There are tons of fun ways to teach kids about their senses, but because the activities often focus on fun, it may be easy for us to see them as only that. However, teaching students about their five senses is so much more! This science content remains an important topic to introduce to our students. These are three reasons why you should teach your students about their senses.
Reason #1: Helps Students’ Understanding of the World
While the five senses may not seem complex or significant to us as adults, they are incredibly important for young learners. Until you teach kids about their senses, they may not be fully aware of how they take in the world around them. Students obviously know that they can see, hear, and smell many different things throughout each day, but they probably have not made the connection between those sensations and the parts of their body that help them achieve them.
In my Five Senses Unit, I include activities and worksheets that help students understand how specific parts of our body take in each sense. This enables students to make the connection. It also gets students thinking about how we perceive different smells, tastes, and sounds as good or bad, salty or sweet, and even loud or soft. Overall, learning about their senses helps kids make connections between themselves and the world around them.
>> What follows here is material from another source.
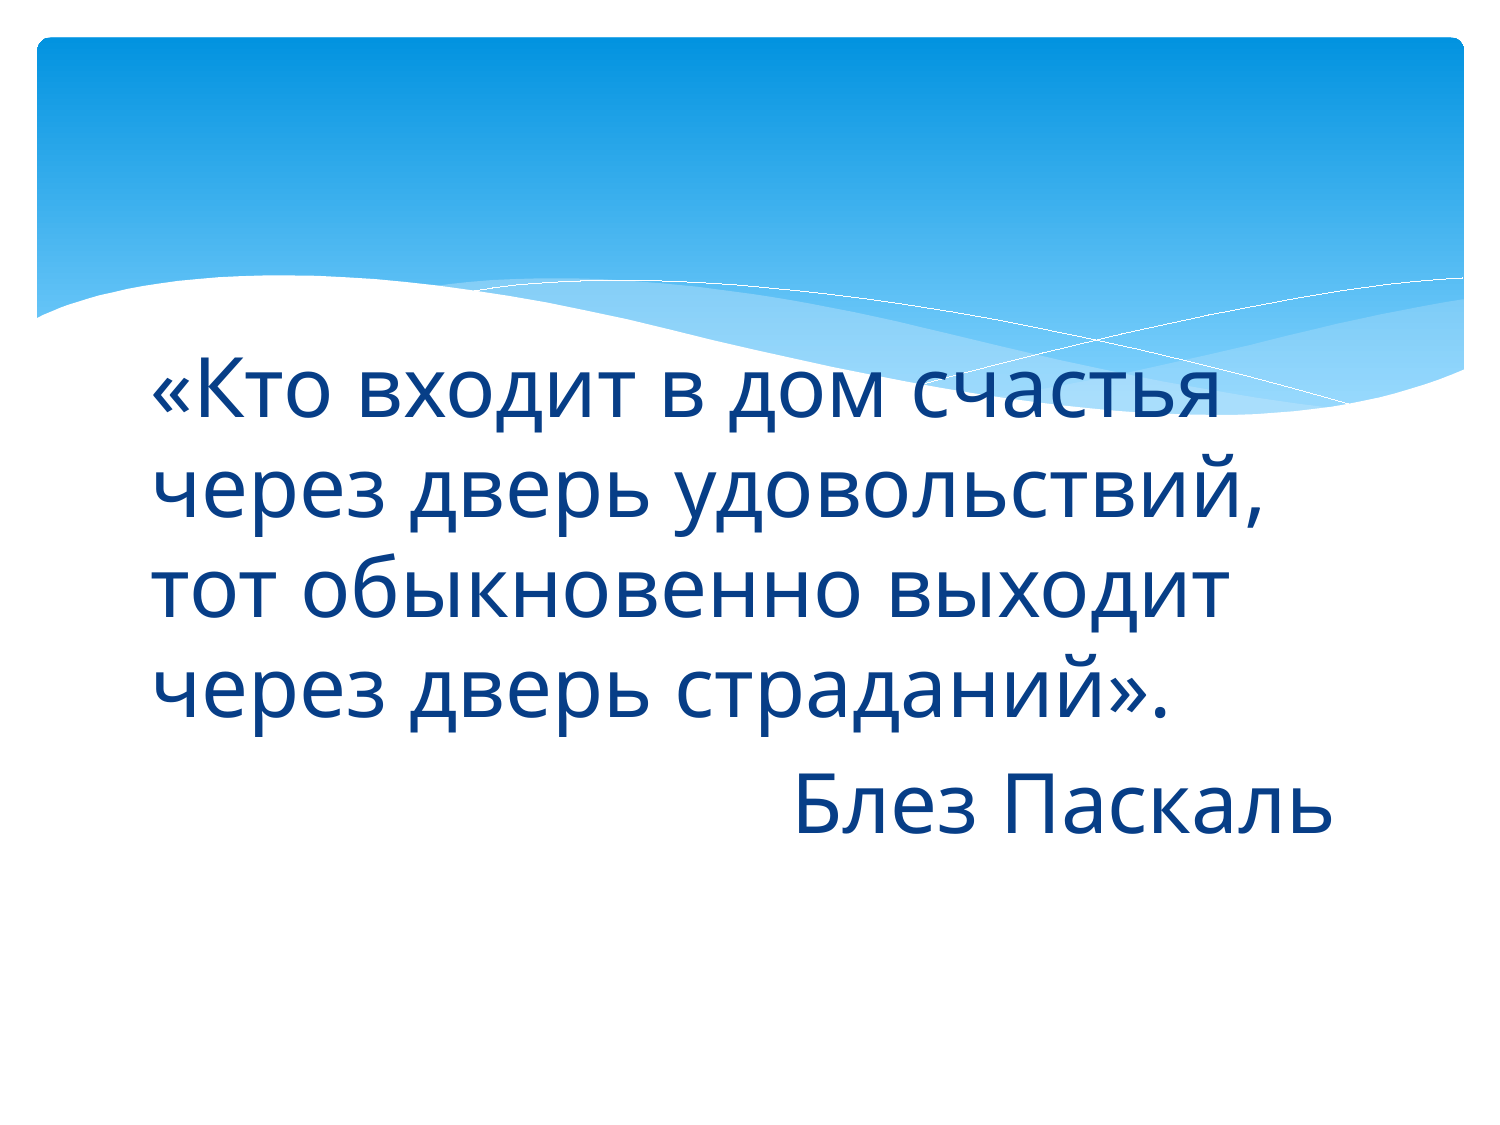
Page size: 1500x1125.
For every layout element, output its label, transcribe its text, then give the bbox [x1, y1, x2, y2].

list «Кто входит в дом счастья через дверь удовольствий, тот обыкновенно выходит через дверь страданий». Блез Паскаль [135, 326, 1352, 893]
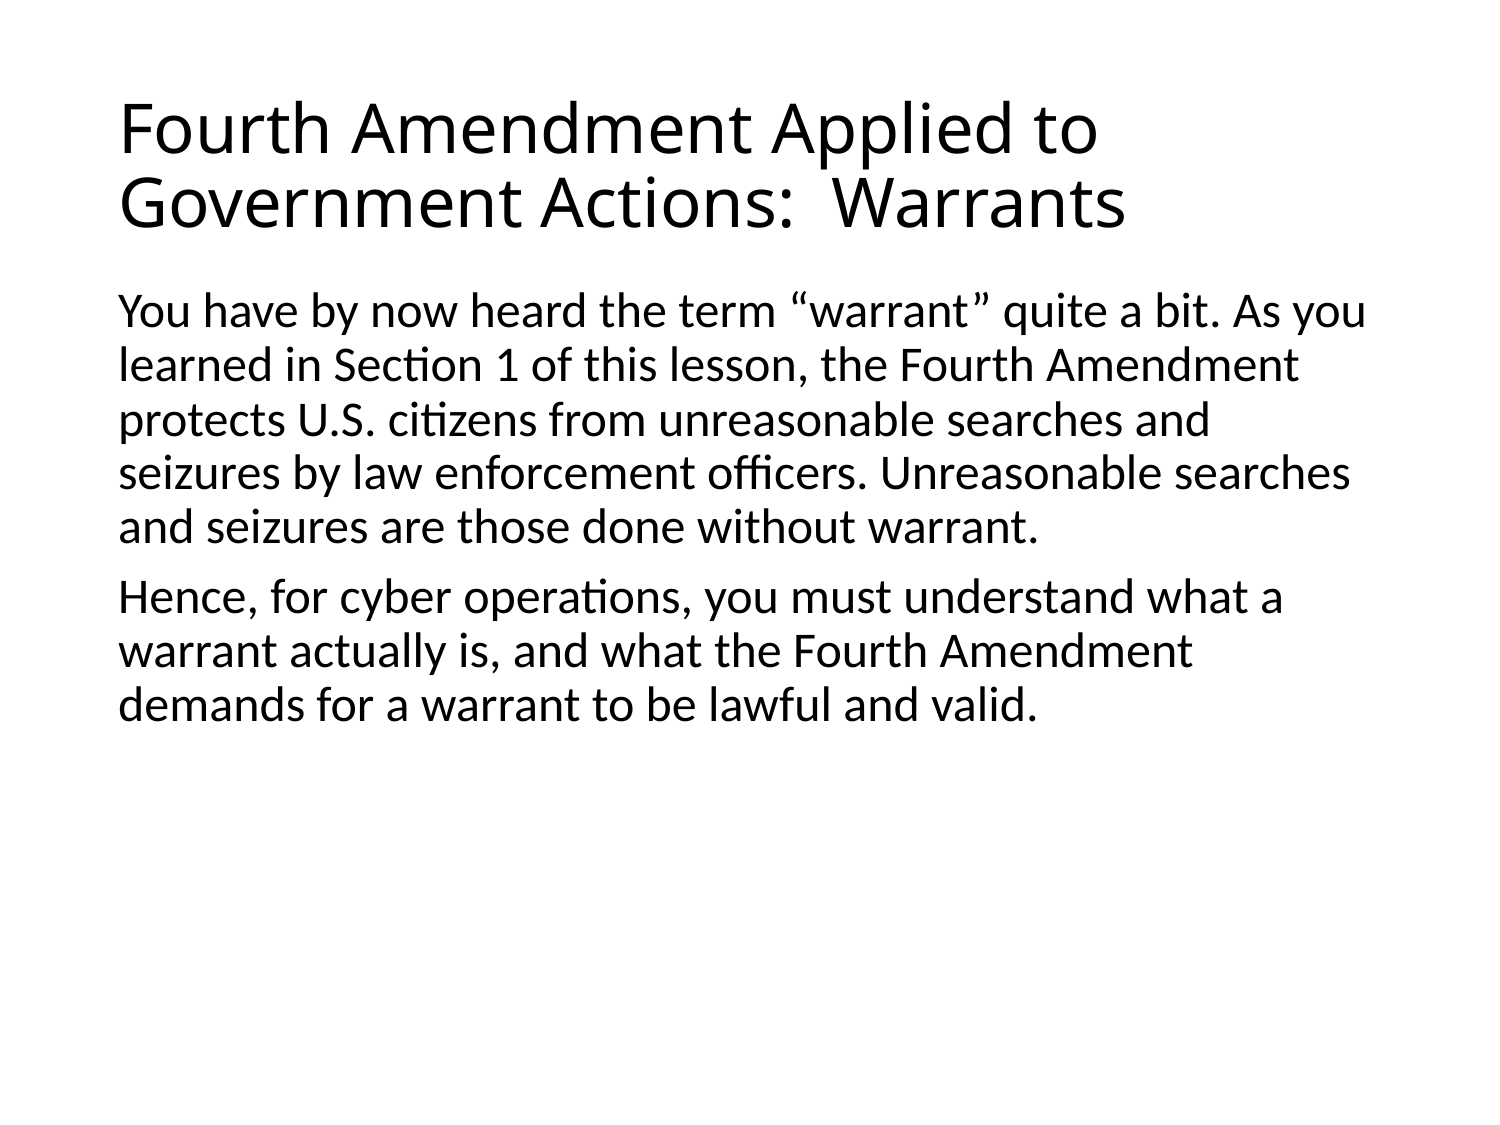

Reason #2: Sets the Stage for Future Scientific Discovery
As mentioned before, when you teach kids about their five senses, they also learn about how we as humans take in information from our environment. Understanding this is a huge step towards future scientific discovery. As we all know, observation is a key part of the scientific process. And how do we observe? With our five senses, of course! Throughout their years of practicing science, students will continue to use sight, touch, smell, sounds, and even taste to formulate scientific questions and help them find answers to those questions.
Reason #3: Leads to Other Great Discussions
Another reason we should teach kids about their senses is because it will lead to other great discussions within our classrooms. For example, when talking about senses, it is impossible to avoid talking about opposite words. When learning about taste, students can explore the differences between sweet and sour. If discussing hearing, loud and quiet sounds are sure to be brought up. Students can also notice opposites with their touch like hard or soft, bumpy or smooth, wet or dry, and hot or cold. This type of exploration can be a great way to expand your students' vocabulary and understanding of these different words.
Making comparisons through five senses lessons also sets the stage for future math lessons. When learning about measurement, we expect students to make a lot of comparisons. We compare length, height, and weight based on measurement in a similar way to how we make comparisons when learning about the five senses. Furthermore, in both math and literacy, we expect students to sort and categorize different objects or concepts. Students take in information with their senses (or their background knowledge using those senses) and then sort objects into categories based on attributes they observe. Because the five senses set the stage for so many other content areas, it remains an important topic to cover with young learners.
When looking at five senses activities, it is easy to look past the importance and only see the fun. However, learning about the five senses remains a crucial topic to teach to young students. It helps students make sense of the world around them and can be used to start important discussions in other content areas. It even helps students have a better understanding of observation, which will be the cornerstone of future scientific discovery.